All nations need to converge on consumption rates below the current high levels, which only needs political will.
To mathematicians, 32 is an interesting number: it’s 2 raised to the fifth power, 2 times 2 times 2 times 2 times 2.
To economists, 32 is even more special, because it measures the difference in lifestyles between the first world and the developing world. The average rates at which people consume resources like oil and metals, and produce wastes like plastics and greenhouse gases, are about 32 times higher in North America, Western Europe, Japan and Australia than they are in the developing world. That factor of 32 has big consequences.
To understand them, consider our concern with world population. Today, there are more than 6.5 billion people, and that number may grow to around 9 billion within this half-century. Several decades ago, many people considered rising population to be the main challenge facing humanity. Now we realise that it matters only insofar as people consume and produce.
If most of the world’s 6.5 billion people were in cold storage and not metabolising or consuming, they would create no resource problem. What really matters is total world consumption, the sum of all local consumptions, which is the product of local population times the local per capita consumption rate.

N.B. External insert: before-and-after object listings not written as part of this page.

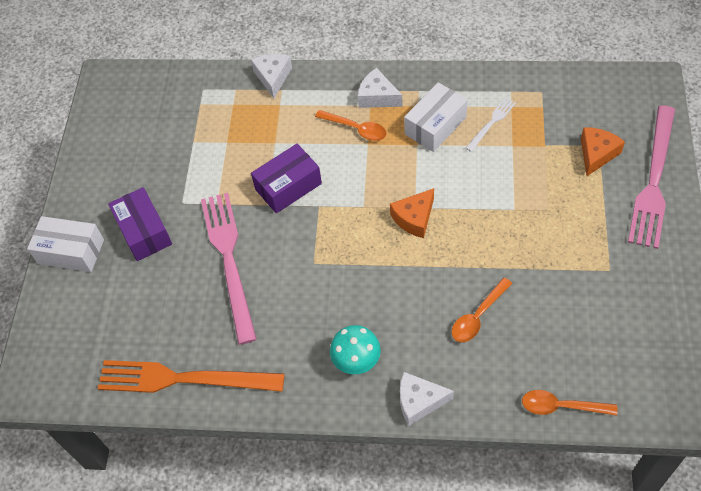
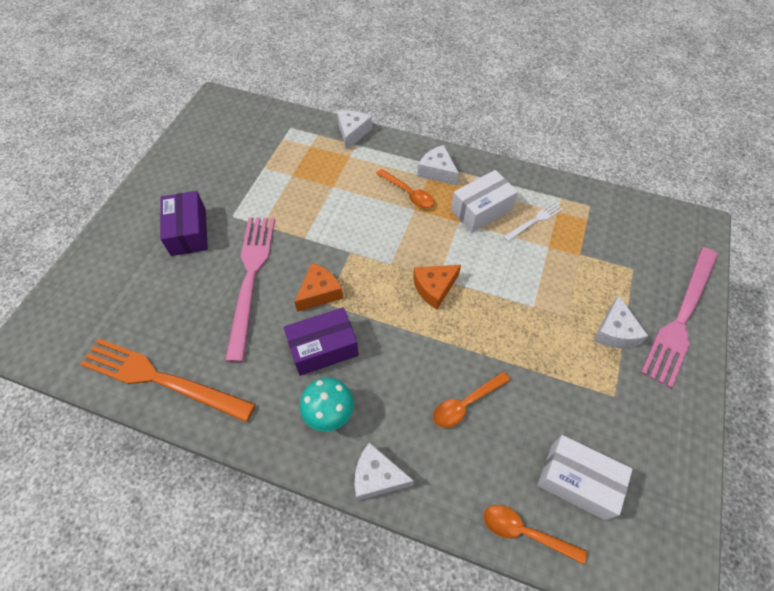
camera: 10 degrees right, 0 degrees up
(71, 251) = (120, 231): white box -> white box (577, 481)
(288, 186) = (330, 227): purple box -> purple box (323, 348)
(596, 154) = (629, 276): orange cheese -> orange cheese (319, 292)
(596, 211) = (614, 332): none -> white cheese

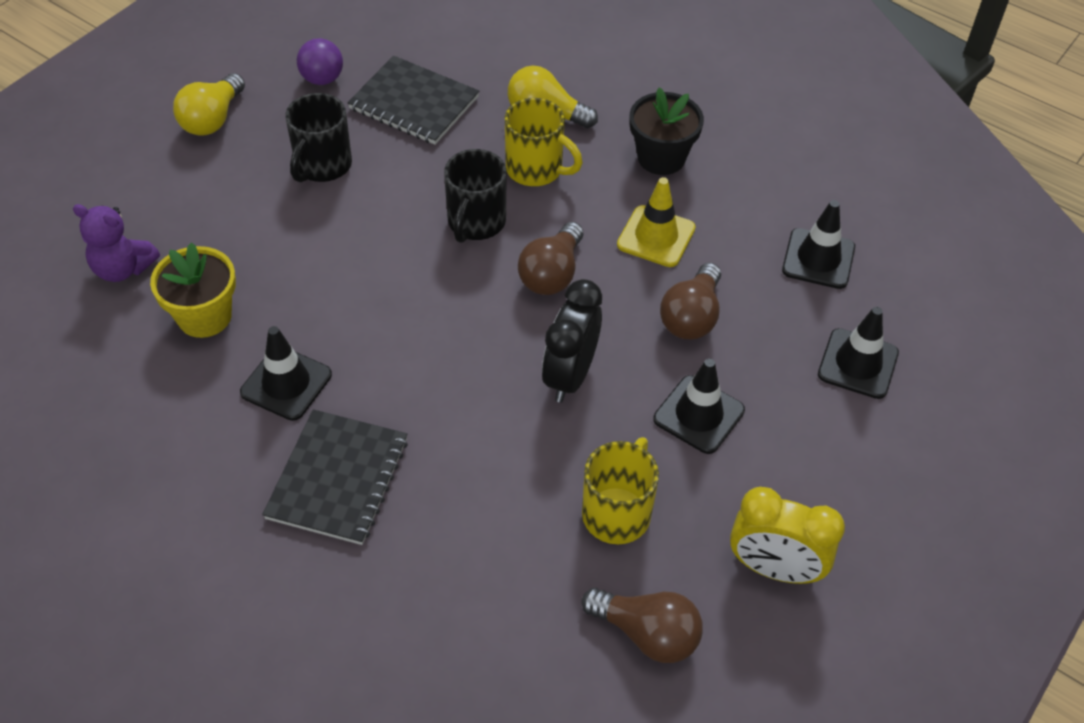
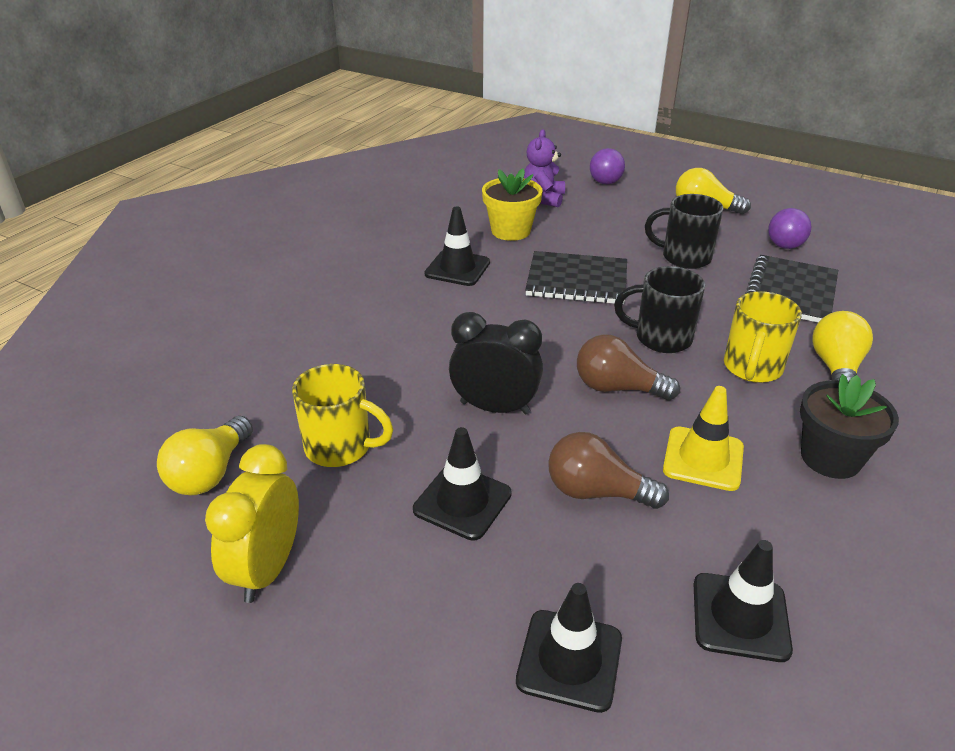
camera: 85 degrees right, 15 degrees down
(101, 195) = (605, 182): none -> purple ball
(338, 479) = (373, 299): black notebook -> black notebook (577, 281)
(647, 633) = (210, 473): brown light bulb -> yellow light bulb

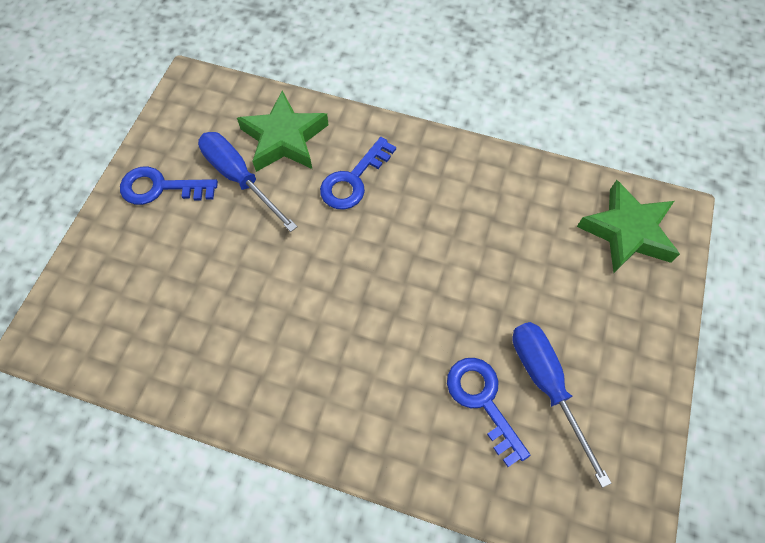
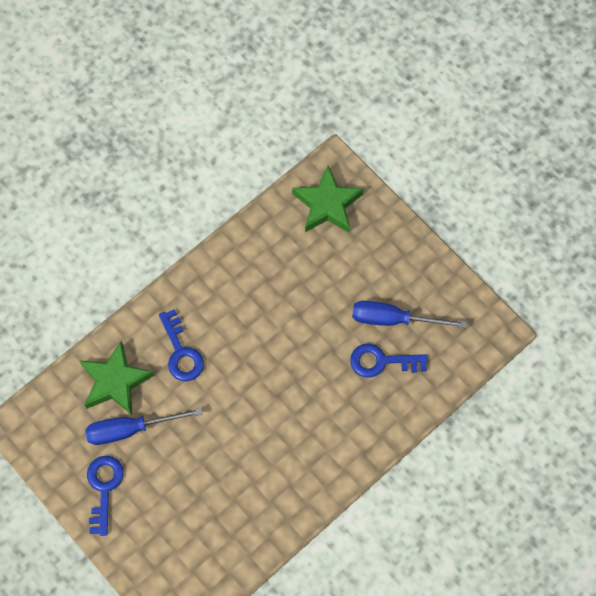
camera: 60 degrees left, 5 degrees up
(160, 188) = (104, 488): blue key -> blue key turned 150 degrees clockwise

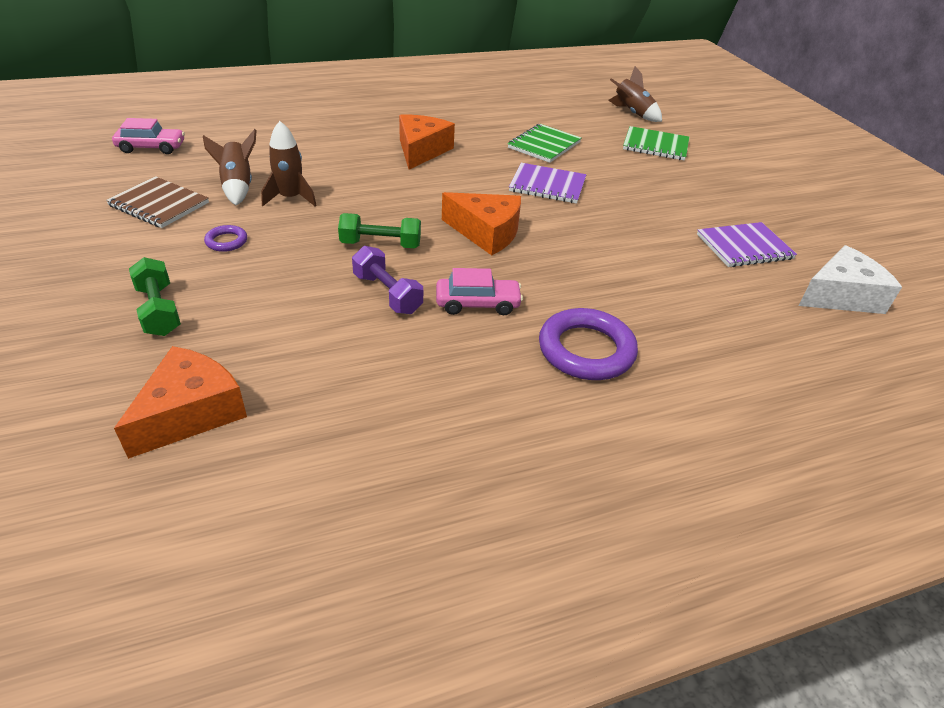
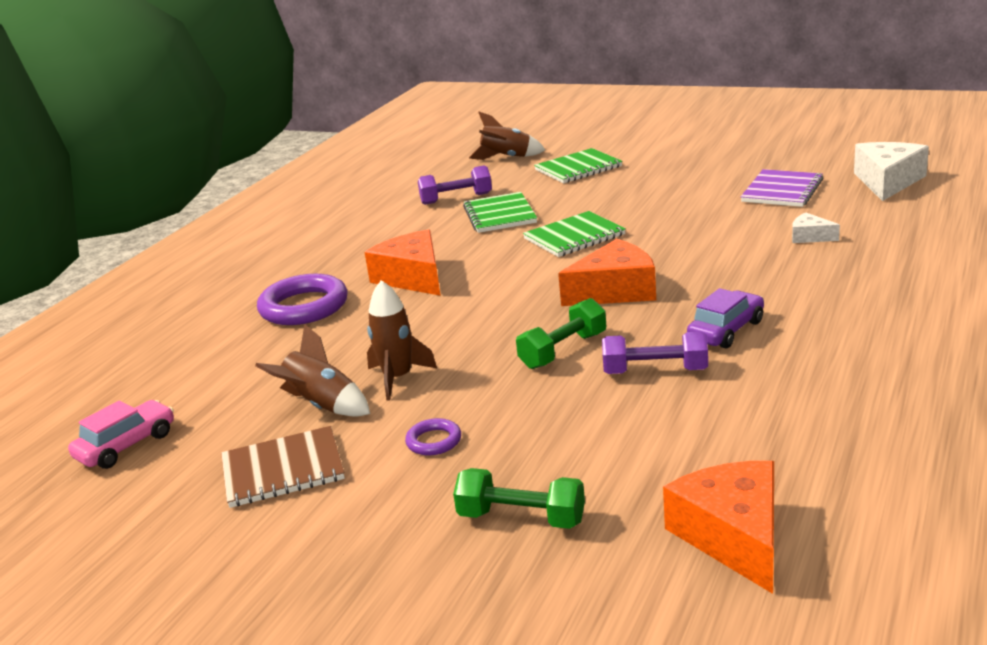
camera: 40 degrees left, 15 degrees down
(477, 304) = (726, 330): pink car -> purple car
(547, 121) = (456, 199): none -> purple dumbbell
(547, 185) = (574, 237): purple notebook -> green notebook
(586, 350) = (848, 303): purple ring -> purple ring (304, 307)
(679, 290) = (810, 237): none -> white cheese

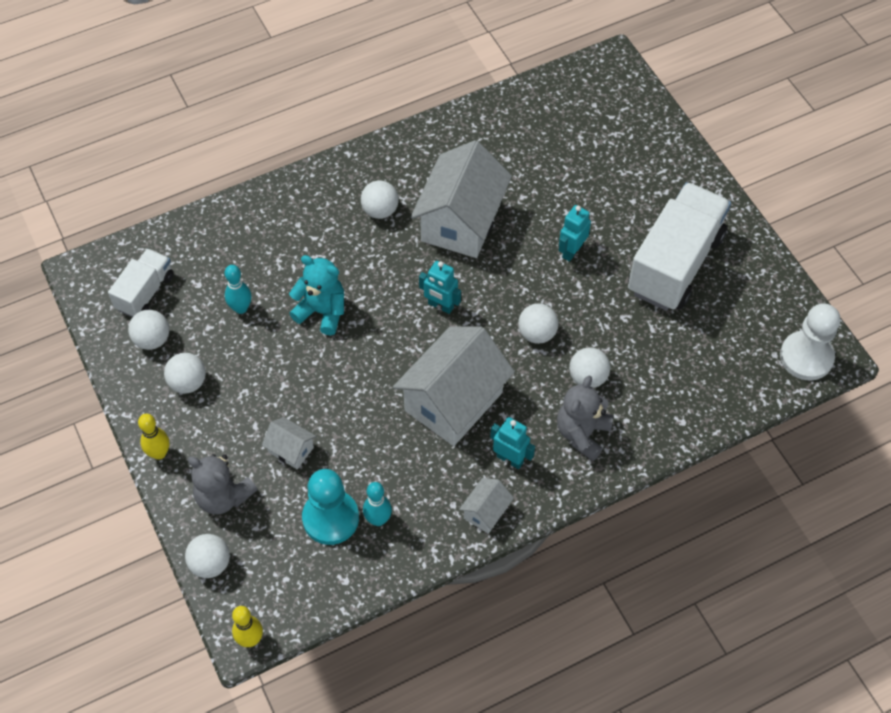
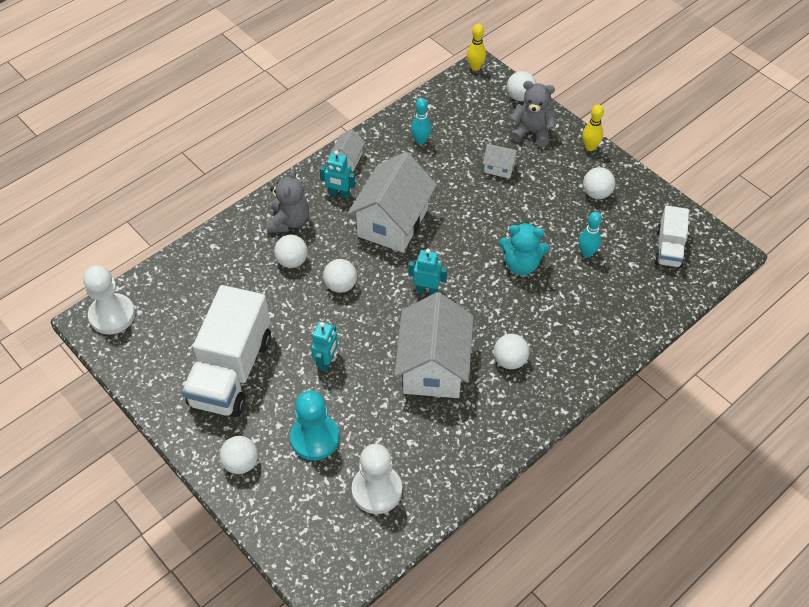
camera: 165 degrees right, 5 degrees down
(152, 339) = (641, 216): white ball -> white ball (241, 463)
(330, 518) = (453, 135): turquoise pawn -> turquoise pawn (315, 438)
(550, 125) = (377, 490): none -> white pawn

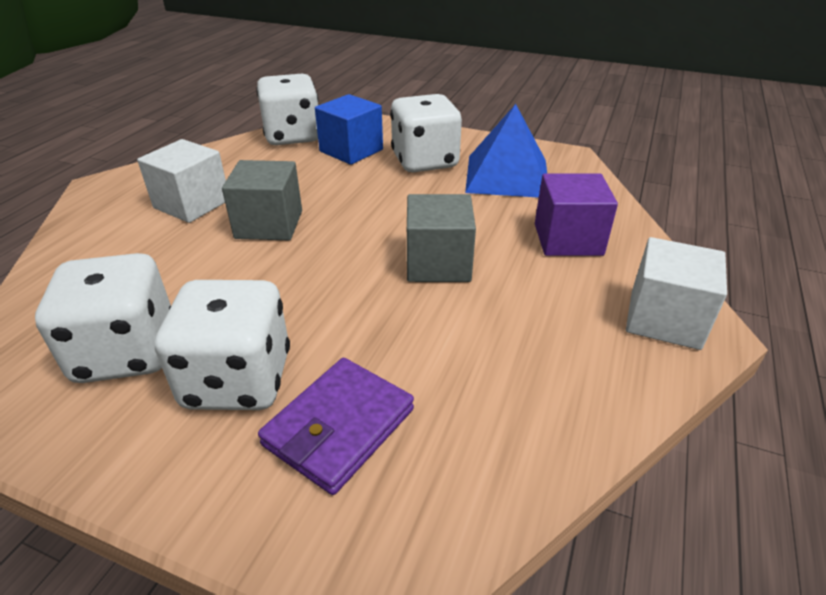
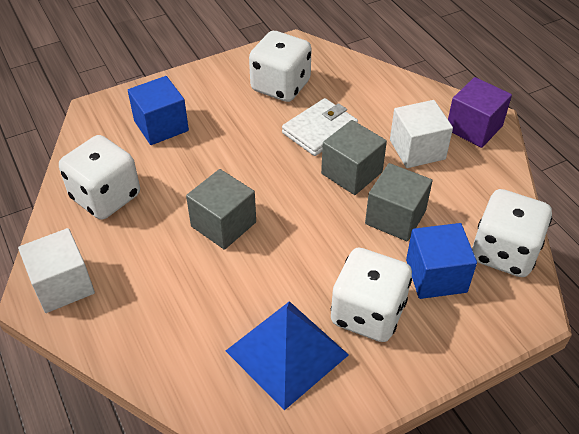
camera: 130 degrees right, 10 degrees up
(211, 273) = (320, 130): none -> white wallet
(238, 380) = (222, 110): white dice -> white dice (106, 197)
(307, 183) = (395, 217): none -> grey cube
(339, 427) = (161, 126): purple wallet -> blue cube
(568, 239) = (170, 310): purple cube -> purple cube (474, 128)

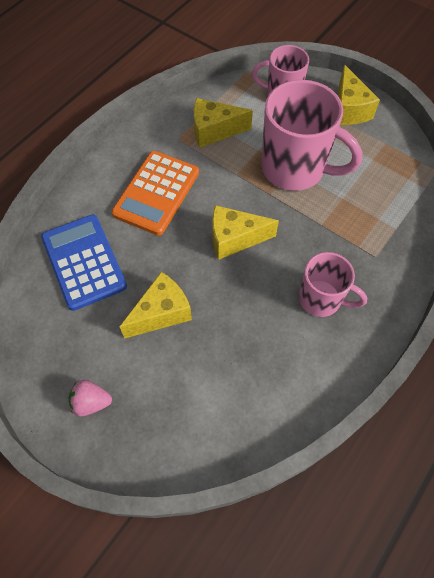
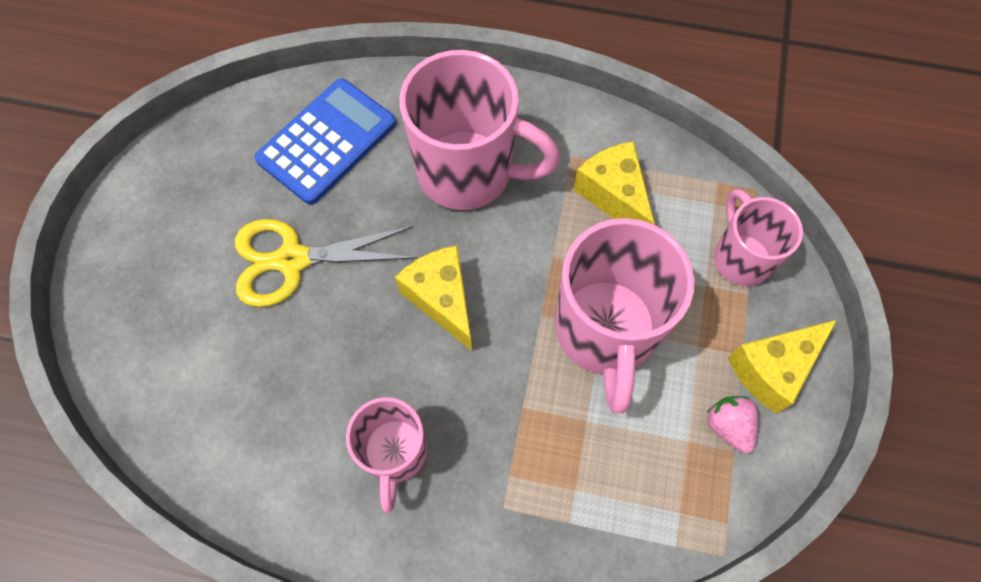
camera: 65 degrees right, 5 degrees up
(91, 402) = (149, 239): pink strawberry -> pink strawberry (728, 426)
(156, 193) = (468, 172): orange calculator -> pink mug
(161, 313) = (292, 260): yellow cheese -> yellow scissors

The estimated 1 billion people who live in developed countries have a relative per capita consumption rate of 32.
Most of the world’s other 5.5 billion people constitute the developing world, with relative per-capita consumption rates below 32, mostly down towards one.
The population, especially of the developing world is growing, and some people remain fixated on this. They note that populations of countries like Kenya are growing rapidly, and they say that’s a big problem. Yes, it is a problem for Kenya’s more than 30 million people, but it’s not a burden on the whole world, because Kenyans consume so little. (Their relative per capita rate is 1.) A real problem for the world is that each of us 300 million Americans consumes as much as 32 Kenyans. With 10 times the population, the US consumes 320 times more resources than Kenya does.
People in the third world are aware of this difference in per capita consumption, although most of them couldn’t specify that it’s by a factor of 32. When they believe their chances of catching up to be hopeless, they sometimes get frustrated and angry, and some become terrorists, or tolerate or support terrorists. Since Sept. 11, 2001, it has become clear that the oceans that once protected the US no longer do so. There will be more terrorist attacks against the US and Europe, and perhaps against Japan and Australia, as long as that factorial difference of 32 in consumption rates persists.
People who consume little want to enjoy the high-consumption lifestyle. Governments of developing countries make an increase in living standards a primary goal of national policy. And tens of millions of people in the developing world seek the first-world lifestyle on their own, by emigrating, especially to the US and Western Europe, Japan and Australia. Each such transfer of a person to a high-consumption country raises world consumption rates, even though most immigrants don’t succeed immediately in multiplying their consumption by 32.
Among the developing countries that are seeking to increase per capita consumption rates at home, China stands out. It has the world’s fastest growing economy, and there are 1.3 billion Chinese, four times the US population. The world is already running out of resources, and it will do so even sooner if China achieves American-level consumption rates.
The only approach that China and other developing countries will accept is to aim to make consumption rates and living standards more equal around the world. But the world doesn’t have enough resources to allow for raising China’s consumption rates, let alone those of the rest of the world, to our levels. Does this mean we’re headed for disaster?
No, we could have a stable outcome in which all countries converge on consumption rates considerably below the current highest levels. Americans might object: There is no way we would sacrifice our living standards for the benefit of people in the rest of the world. Nevertheless, whether we get there willingly or not, we shall soon have lower consumption rates, because our present rates are unsustainable.
Real sacrifice wouldn't be required, however, because living standards are not tightly coupled to consumption rates. Much American consumption is wasteful and contributes little or nothing to quality of life.
Just as it is certain that within most of our lifetimes we'll be consuming less than we do now, it is also certain that per capita consumption rates in many developing countries will one day be more nearly equal to Americas consumption rates. These are desirable trends, not horrible prospects. In fact, we already know how to encourage the trends; the main thing lacking has been political will.
Fortunately, last year there have been encouraging signs. Australia held a recent election in which a large majority of voters reversed the head-in-the-sand political course their government had followed for a decade; the new government immediately supported the Kyoto Protocol on cutting greenhouse gas emissions.
Also in the last year, concern about climate change has increased greatly in the US. Even in China, vigorous arguments about environmental policy are taking place, and public protests recently halted construction of a huge chemical plant near the center of Xiamen. The world has serious consumption problems, but we can solve them if we choose to do so.
– The New York Times
(The writer, is a professor of Geography at the University of California, Los Angeles.)